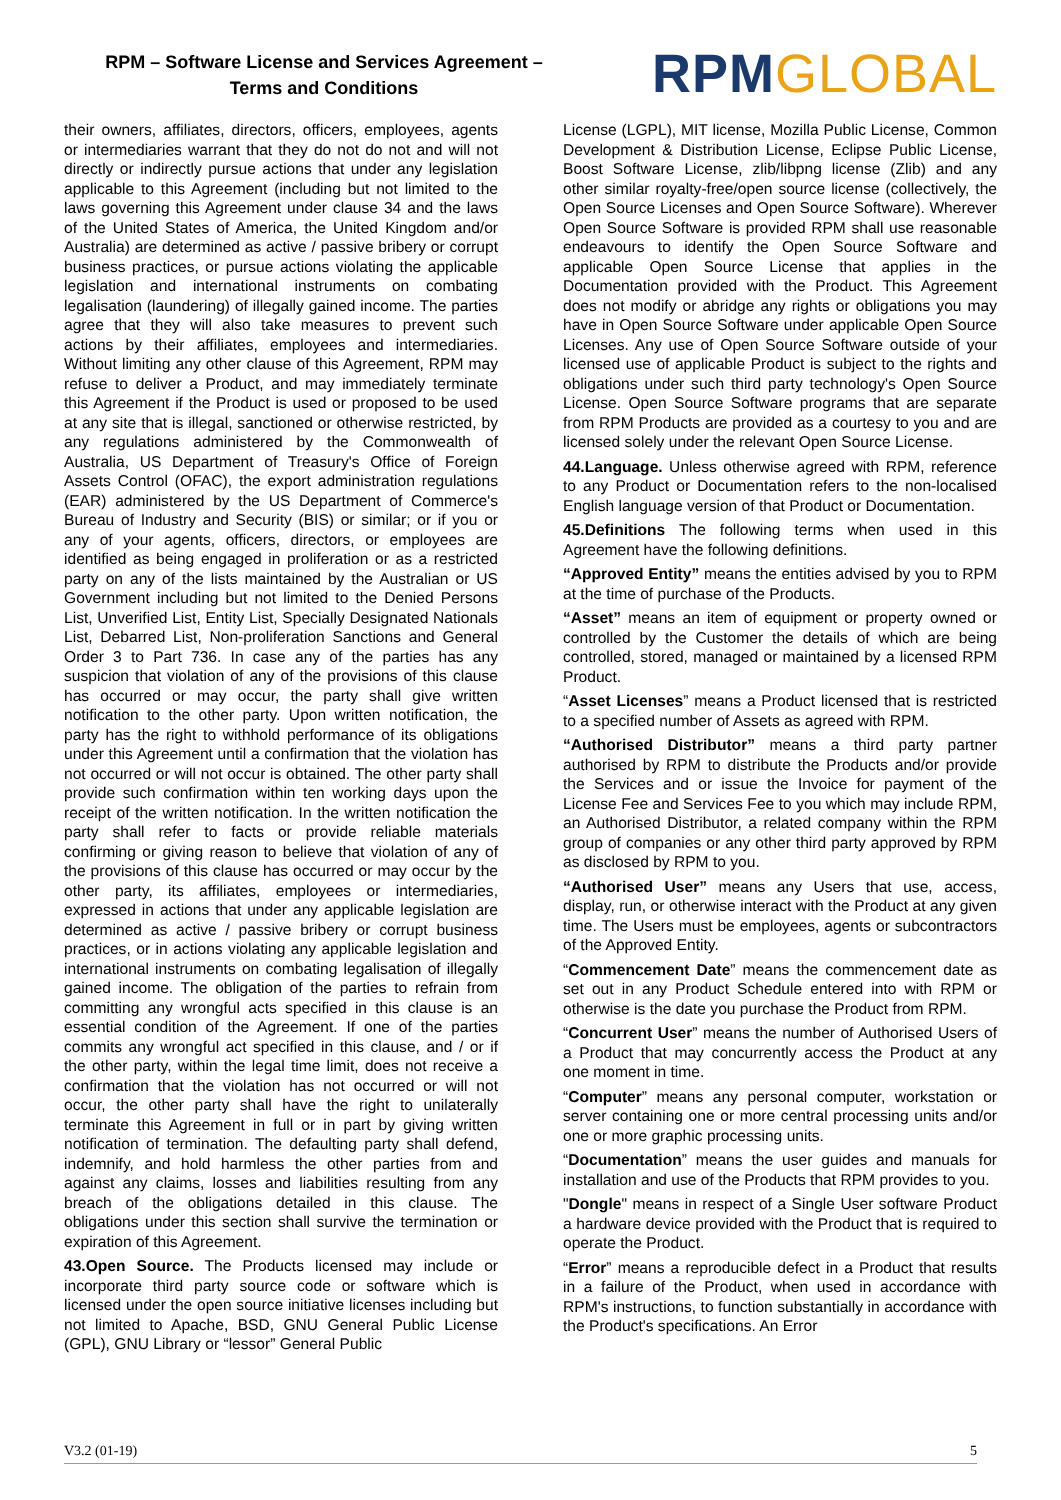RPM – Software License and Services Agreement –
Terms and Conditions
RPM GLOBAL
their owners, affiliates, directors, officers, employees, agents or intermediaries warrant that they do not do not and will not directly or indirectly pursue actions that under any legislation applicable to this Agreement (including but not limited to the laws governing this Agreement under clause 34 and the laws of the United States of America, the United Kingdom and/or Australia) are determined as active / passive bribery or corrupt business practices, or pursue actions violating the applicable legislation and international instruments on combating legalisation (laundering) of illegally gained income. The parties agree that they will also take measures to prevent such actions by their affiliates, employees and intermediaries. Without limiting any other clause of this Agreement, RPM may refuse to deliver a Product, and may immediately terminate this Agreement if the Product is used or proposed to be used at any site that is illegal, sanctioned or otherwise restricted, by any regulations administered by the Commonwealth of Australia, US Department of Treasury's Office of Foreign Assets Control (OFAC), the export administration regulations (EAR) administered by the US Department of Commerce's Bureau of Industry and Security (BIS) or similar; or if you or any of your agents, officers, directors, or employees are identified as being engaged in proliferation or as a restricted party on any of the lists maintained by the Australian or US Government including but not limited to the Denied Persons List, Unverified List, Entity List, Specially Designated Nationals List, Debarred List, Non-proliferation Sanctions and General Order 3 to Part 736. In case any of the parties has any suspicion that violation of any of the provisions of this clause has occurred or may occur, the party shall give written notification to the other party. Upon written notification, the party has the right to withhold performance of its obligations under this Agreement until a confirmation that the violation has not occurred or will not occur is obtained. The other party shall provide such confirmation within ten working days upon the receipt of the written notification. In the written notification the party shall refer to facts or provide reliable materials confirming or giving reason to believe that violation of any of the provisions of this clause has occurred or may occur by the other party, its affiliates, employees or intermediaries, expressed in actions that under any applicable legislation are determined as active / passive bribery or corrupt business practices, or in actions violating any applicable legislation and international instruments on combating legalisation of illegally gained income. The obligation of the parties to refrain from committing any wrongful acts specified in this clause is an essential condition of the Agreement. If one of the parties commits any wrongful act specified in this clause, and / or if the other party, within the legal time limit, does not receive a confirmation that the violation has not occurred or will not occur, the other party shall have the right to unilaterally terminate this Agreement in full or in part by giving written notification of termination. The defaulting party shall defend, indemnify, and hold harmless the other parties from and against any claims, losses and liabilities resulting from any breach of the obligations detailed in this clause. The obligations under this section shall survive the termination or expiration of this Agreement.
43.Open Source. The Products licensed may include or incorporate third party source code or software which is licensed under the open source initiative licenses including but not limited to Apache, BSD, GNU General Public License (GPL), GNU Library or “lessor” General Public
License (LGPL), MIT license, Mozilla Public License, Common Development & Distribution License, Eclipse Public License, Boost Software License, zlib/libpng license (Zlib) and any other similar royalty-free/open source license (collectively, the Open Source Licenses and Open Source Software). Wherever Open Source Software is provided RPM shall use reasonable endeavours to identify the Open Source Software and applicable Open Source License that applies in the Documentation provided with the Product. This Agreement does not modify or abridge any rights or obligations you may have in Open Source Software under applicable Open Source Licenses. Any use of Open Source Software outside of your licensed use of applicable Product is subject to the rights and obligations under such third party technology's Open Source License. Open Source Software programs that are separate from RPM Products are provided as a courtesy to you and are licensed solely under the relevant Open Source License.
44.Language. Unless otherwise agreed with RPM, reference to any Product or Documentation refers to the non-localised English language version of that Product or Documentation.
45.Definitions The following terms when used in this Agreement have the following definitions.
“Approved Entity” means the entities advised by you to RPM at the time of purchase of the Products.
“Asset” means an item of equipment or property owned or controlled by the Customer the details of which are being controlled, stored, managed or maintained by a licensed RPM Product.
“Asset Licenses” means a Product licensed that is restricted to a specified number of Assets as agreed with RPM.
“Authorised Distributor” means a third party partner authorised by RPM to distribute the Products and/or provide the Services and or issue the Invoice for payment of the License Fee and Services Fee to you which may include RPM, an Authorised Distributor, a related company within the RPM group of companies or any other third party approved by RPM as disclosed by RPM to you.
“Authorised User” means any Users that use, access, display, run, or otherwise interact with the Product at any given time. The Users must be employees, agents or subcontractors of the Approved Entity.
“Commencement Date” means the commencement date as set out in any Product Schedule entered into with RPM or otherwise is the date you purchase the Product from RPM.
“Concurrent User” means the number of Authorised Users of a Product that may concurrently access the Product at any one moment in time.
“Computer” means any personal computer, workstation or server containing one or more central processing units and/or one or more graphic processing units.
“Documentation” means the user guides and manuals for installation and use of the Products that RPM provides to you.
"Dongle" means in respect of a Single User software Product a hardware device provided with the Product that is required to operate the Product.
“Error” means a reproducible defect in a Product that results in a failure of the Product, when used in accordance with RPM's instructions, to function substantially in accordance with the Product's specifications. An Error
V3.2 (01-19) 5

====================

Description of the task
Search the listing above for lines containing "number", and copy them.

The completed task
“Asset Licenses” means a Product licensed that is restricted to a specified number of Assets as agreed with RPM.
“Concurrent User” means the number of Authorised Users of a Product that may concurrently access the Product at any one moment in time.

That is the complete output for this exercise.